Osment is known for his maturity, and he has been fortunate to work with directors who are sensitive to young actors. Those include "Lions" director McCanlies, who directed four up-and-coming stars in the regional hit "Dancer, Texas, Pop. 81." With "Lions," McCanlies aims for something bigger, and that includes working with stars such as Michael Caine and Robert Duvall, who play Osment's uncles. These are people who are a little more intimidating and experienced -- and McCanlies counts Osment among them.
"This guy has worked with (Steven) Spielberg, (Robert) Zemeckis, M. Night Shyamalan," McCanlies says, adding that it was interesting to see the bonding that went on among Osment and the older actors.

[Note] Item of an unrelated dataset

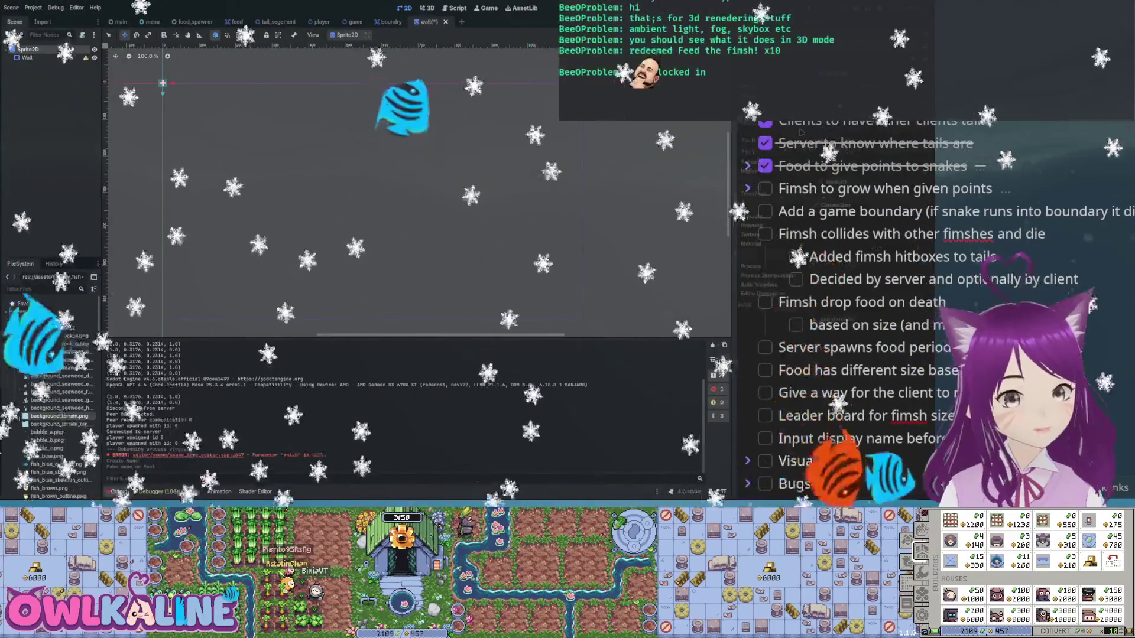
{"action": "scroll", "coordinate": [143, 75], "scroll_direction": "up", "scroll_amount": 15}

With experience has come a reputation for professionalism and politeness, on-set and during interviews.
"It's really just what I've learned being around these people, though," says Osment, whose co-stars have also included Bruce Willis, Helen Hunt, Ed Asner and Candice Bergen. "That professionalism comes from what I've watched people do on the set."
The true grounding element for Osment is his family, especially his father, Eugene, who doubles as his acting coach and has a bit part in "Lions." (Haley's younger sister, Emily, also acts; she appeared in two of the three "Spy Kids" movies.)
Osment aspires to go to Yale, but he's not sure whether he'll pull a Brooke Shields and drop out of acting for a few years to concentrate on college.
"It's hard for me to say whether it will be possible for me to do films while I'm in school," he says. "But if I go to Yale or wherever, I definitely will be involved in the drama department."